Managing sales contracts in e-mail and in shared drives has caused a mess. So, Sales took the initiative to create a site in Westmorr’s new O365 SharePoint tenant and uploaded all of the documents into various SharePoint document libraries and folders. They created a new site, and then made folders for each customer. Then, they uploaded all of the sales contracts into their respective customer folders. They thought this was going to be a magic bullet, but most of the problems defined above still exist or have been worsened, and now there’s a whole new set of frustration and problems around:
- Misleading or lack of useful Search results.
- Inconsistencies in Sales’ new site versus other sites that were created by Marketing, HR, Finance, and IT (each of which also differ from each other in terms of layout, organization, naming conventions, structure, etc.). Nobody from the Sales team really understands how to effectively use the other sites, and nobody from the other teams really knows what’s going on in the Sales site.
- Lack of ownership – team members don’t understand exactly what they are supposed to be managing in the site and what they can-or-cannot do.
- Duplicates of the documents that Sales uploaded are somehow showing up in other sites.
Though this is a fictitious scenario, it’s hardly a stretch of what happens within organizations when solutions are manifested in SharePoint but aren’t well planned out. That is, Sales nor departmental coworkers in Marketing, Finance, IT, and HR gave consideration to the tenants outlined at the top of this post.

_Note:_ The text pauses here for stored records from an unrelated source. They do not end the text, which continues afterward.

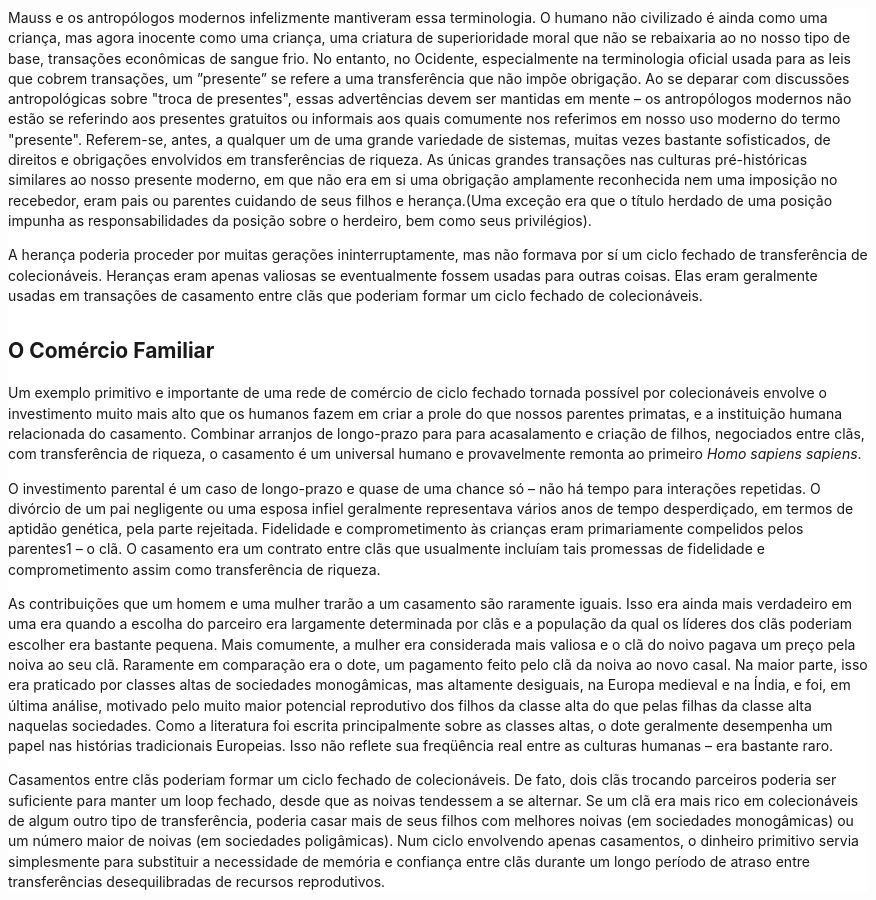 Mauss e os antropólogos modernos infelizmente mantiveram essa terminologia. O humano não civilizado é ainda como uma criança, mas agora inocente como uma criança, uma criatura de superioridade moral que não se rebaixaria ao no nosso tipo de base, transações econômicas de sangue frio. No entanto, no Ocidente, especialmente na terminologia oficial usada para as leis que cobrem transações, um ”presente” se refere a uma transferência que não impõe obrigação. Ao se deparar com discussões antropológicas sobre "troca de presentes", essas advertências devem ser mantidas em mente – os antropólogos modernos não estão se referindo aos presentes gratuitos ou informais aos quais comumente nos referimos em nosso uso moderno do termo "presente". Referem-se, antes, a qualquer um de uma grande variedade de sistemas, muitas vezes bastante sofisticados, de direitos e obrigações envolvidos em transferências de riqueza. As únicas grandes transações nas culturas pré-históricas similares ao nosso presente moderno, em que não era em si uma obrigação amplamente reconhecida nem uma imposição no recebedor, eram pais ou parentes cuidando de seus filhos e herança.(Uma exceção era que o título herdado de uma posição impunha as responsabilidades da posição sobre o herdeiro, bem como seus privilégios).

A herança poderia proceder por muitas gerações ininterruptamente, mas não formava por sí um ciclo fechado de transferência de colecionáveis. Heranças eram apenas valiosas se eventualmente fossem usadas para outras coisas. Elas eram geralmente usadas em transações de casamento entre clãs que poderiam formar um ciclo fechado de colecionáveis.

O Comércio Familiar
-------------------

Um exemplo primitivo e importante de uma rede de comércio de ciclo fechado tornada possível por colecionáveis envolve o investimento muito mais alto que os humanos fazem em criar a prole do que nossos parentes primatas, e a instituição humana relacionada do casamento. Combinar arranjos de longo-prazo para para acasalamento e criação de filhos, negociados entre clãs, com transferência de riqueza, o casamento é um universal humano e provavelmente remonta ao primeiro *Homo sapiens sapiens*.

O investimento parental é um caso de longo-prazo e quase de uma chance só – não há tempo para interações repetidas. O divórcio de um pai negligente ou uma esposa infiel geralmente representava vários anos de tempo desperdiçado, em termos de aptidão genética, pela parte rejeitada. Fidelidade e comprometimento às crianças eram primariamente compelidos pelos parentes1 – o clã. O casamento era um contrato entre clãs que usualmente incluíam tais promessas de fidelidade e comprometimento assim como transferência de riqueza.

As contribuições que um homem e uma mulher trarão a um casamento são raramente iguais. Isso era ainda mais verdadeiro em uma era quando a escolha do parceiro era largamente determinada por clãs e a população da qual os líderes dos clãs poderiam escolher era bastante pequena. Mais comumente, a mulher era considerada mais valiosa e o clã do noivo pagava um preço pela noiva ao seu clã. Raramente em comparação era o dote, um pagamento feito pelo clã da noiva ao novo casal. Na maior parte, isso era praticado por classes altas de sociedades monogâmicas, mas altamente desiguais, na Europa medieval e na Índia, e foi, em última análise, motivado pelo muito maior potencial reprodutivo dos filhos da classe alta do que pelas filhas da classe alta naquelas sociedades. Como a literatura foi escrita principalmente sobre as classes altas, o dote geralmente desempenha um papel nas histórias tradicionais Europeias. Isso não reflete sua freqüência real entre as culturas humanas – era bastante raro.

Casamentos entre clãs poderiam formar um ciclo fechado de colecionáveis. De fato, dois clãs trocando parceiros poderia ser suficiente para manter um loop fechado, desde que as noivas tendessem a se alternar. Se um clã era mais rico em colecionáveis de algum outro tipo de transferência, poderia casar mais de seus filhos com melhores noivas (em sociedades monogâmicas) ou um número maior de noivas (em sociedades poligâmicas). Num ciclo envolvendo apenas casamentos, o dinheiro primitivo servia simplesmente para substituir a necessidade de memória e confiança entre clãs durante um longo período de atraso entre transferências desequilibradas de recursos reprodutivos.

Sales has been given the green-light to build a Sales Contract Lifecycle Management system to address the concerns and issues plaguing their team. And, as a side-effect, they will improve Westmorr’s overall presence and utilization of SharePoint and Office 365. The approach they are going to take will improve content discoverability, enhance user experience, deliver automation and reduced overhead, surface useful reporting and metrics solutions, align the organization on a common taxonomy, and overall demonstrate a measurable improvement on return for Westmorr Consulting’s investment in O365 and SharePoint.
The scenario is set and now the series will move on to cover how to build out the CLM system and the overall Intranet.